(Text begins)
Jan 5, 2009 at 9:40 AM Post #2 of 47
Quote:

Originally Posted by Deathbunny_SG /img/forum/go_quote.gif

-Source
My music is mostly purchased Itunes tracks and I would like to use my PC to be the music server.



**buzzer sound**

You'll want to upgrade the music before dropping all kinds of coin on gear. Go for lossless audio in FLAC or ALAC (apple) if using a PC. Otherwise, whats the point
confused.gif
 
Jan 5, 2009 at 8:18 PM Post #4 of 47
Don't be silly.
My headphone rigs make iTunes bought music sound great. My headphones, amps, and sources make a MUCH bigger difference in sound and enjoyment than iTunes vs. CD file differences.
 
Jan 5, 2009 at 8:31 PM Post #5 of 47
Figure out the headphones you want first. Go by the music you listen to and the sound signature you prefer. Or maybe get a few headphones. With your budget, you could pick up the HD-650, K-701, DT880, and a RS-1 to cover pretty much everything. Or maybe get a K-1000 or other specialty headphone that might interest you. But spend a lot of time on the headphones because they're probably 70% of what you hear.

Next, find an amp suitable to driving your headphone(s).

Then worry about the source. AAC files aren't that bad - I like them on the iPod with my Grados and IEMs. Get an affordable DAC for your collection, but put the bulk of your money into headphones and a quality amp. Those are the majority of your listening experience.

Also, be sure to consider used gear. Keep an eye on the For Sale Forum, Audiogon and eBay. You'll save up to 50% or more buying used. Most gear holds up well and is cared for, so don't worry about buying used.
 
Jan 5, 2009 at 8:58 PM Post #7 of 47
Looks like the K1000 has been discontinued since 06? I dont mind buying a used amp or dac but phones have to be new. I have this thing about sharing phones with other people. I have been leaning twards the HD-650 but mainly because the cables are easly replacable, prolly not the best thing to pick a set of phones on. I just realised my buddy sells Cary audio so I might be able to get a good price (depending on the markup) on an xciter but I dont know how soon they will be available, cant find much info on them yet.
 
Jan 6, 2009 at 10:03 AM Post #8 of 47
The 650s are good headphones. With the right amp they really shine.

With a $3500 budget, looking to go pc audio, figure $350 for the new 650s, $200 or so for a good cable, used (Stefan Audio Art and Enigma cables are my favorite, others like the APS cables, but I haven't heard those).

I like eddiecurrent's amps with HD650s (for tube) and beta22 and balanced m^3 (both DIY, so you'd have to find a builder) solid state, and I've heard good things about the luxman.

The variable will be the source. I have owned the apogee minidac and CEC DA53 and liked those quite a bit, and they have usb options (tho the apogee is discontinued at this point). They're both around $1000. I'm sure others will have recommendations as well.
(Text ends)
→ Exercises to complete
1) Update the headphone forum thread from "Jan 5, 2009 at 8:31" up to and including "driving your headphone(s).", putting "tonal balance" in place of "sound signature".
2) Write what comes next in the headphone forum thread, picking up after its final sentence.
You won't need the rows after this point.
(Entries shown begins)
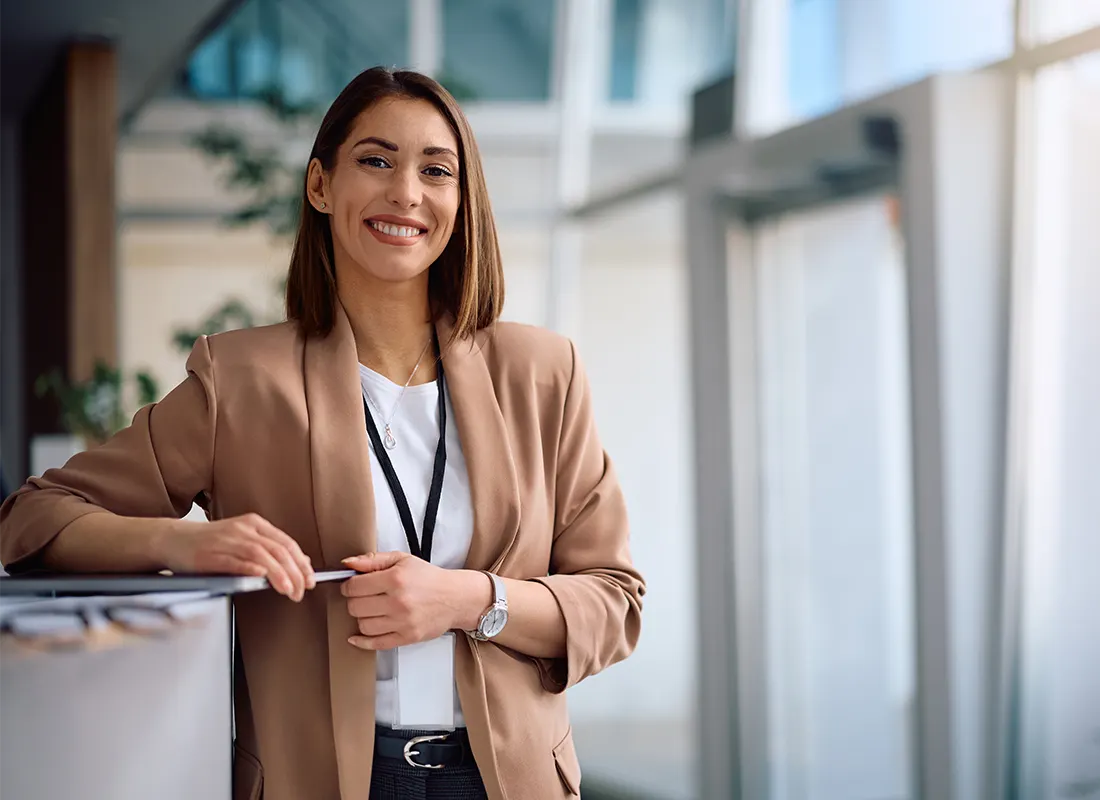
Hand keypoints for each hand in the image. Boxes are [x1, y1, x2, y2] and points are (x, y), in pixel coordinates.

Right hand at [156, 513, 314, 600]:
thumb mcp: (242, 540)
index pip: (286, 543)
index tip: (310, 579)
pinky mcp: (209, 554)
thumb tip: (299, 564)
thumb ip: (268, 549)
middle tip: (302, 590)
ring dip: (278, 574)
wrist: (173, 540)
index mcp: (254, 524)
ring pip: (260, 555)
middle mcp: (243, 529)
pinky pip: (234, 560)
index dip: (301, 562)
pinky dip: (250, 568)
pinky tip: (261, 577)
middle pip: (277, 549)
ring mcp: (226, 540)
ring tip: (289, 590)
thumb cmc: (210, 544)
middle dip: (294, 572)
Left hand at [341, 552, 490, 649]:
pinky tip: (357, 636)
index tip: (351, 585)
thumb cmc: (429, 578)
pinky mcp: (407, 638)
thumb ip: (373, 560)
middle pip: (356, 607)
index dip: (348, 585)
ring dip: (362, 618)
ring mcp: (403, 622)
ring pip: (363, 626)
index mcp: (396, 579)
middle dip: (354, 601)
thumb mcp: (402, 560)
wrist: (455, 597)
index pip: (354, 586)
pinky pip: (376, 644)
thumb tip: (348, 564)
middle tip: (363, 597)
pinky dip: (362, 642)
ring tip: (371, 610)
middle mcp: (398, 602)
(Entries shown ends)
→ Task answers
1)
Jan 5, 2009 at 8:31 PM Post #5 of 47
Figure out the headphones you want first. Go by the music you listen to and the tonal balance you prefer. Or maybe get a few headphones. With your budget, you could pick up the HD-650, K-701, DT880, and a RS-1 to cover pretty much everything. Or maybe get a K-1000 or other specialty headphone that might interest you. But spend a lot of time on the headphones because they're probably 70% of what you hear.

Next, find an amp suitable to driving your headphone(s).

2)
Jan 6, 2009 at 4:27 PM Post #9 of 47
DACs with 192k files should sound fine unless the recording is bad. I'm listening to 128k through an older dac and k701s and get the full details of the artist personal noises (shuffling their score sheets, licking their lips and their tongues lifting from their cheeks. I can hear the feet shuffle in the quiet parts[The Temptations- Just My Imagination]) You can work on re-ripping cds once you have a unit worthy of the effort.

This year will be a good time for new products and solutions for pc audio. Empirical Audio will be releasing a new usb DAC/pre/hp amp that is worthy of review. It has a built in hp amp that would save you an amp investment as well as USB/I2S/Coax inputs and one rca and one balanced outputs. Another unit of similar stature is the Red Wine Isabellina. By no means are these the only ones but are meant as a starter to learn the latest technologies.

Since you want new hps, I'd recommend going to a meet or if you are in a major metro area, a retail store that carry many maker's products like a Guitar Center. They may not have the model you want but they do have several maker's product to at least determine your taste. Once you know who you want, hit the net for best pricing. I've seen new prices on a K701 range from $242-500. As much as I want to support our sponsors, they are pricey.

A couple of hps will serve you better than trying to find the one all rounder. Your music would suggest a Grado for your blues, acoustic rock etc. Grado is also a good choice for non amped listening. I use my RS-1 and ipod a lot. Though they do sound better amped, they satisfy my needs for casual listening. If Grado is your choice, the RA-1 (used) would be a cheap amp alternative. Of course these headphones aren't the only ones worthy of review but this is what I have the most experience with.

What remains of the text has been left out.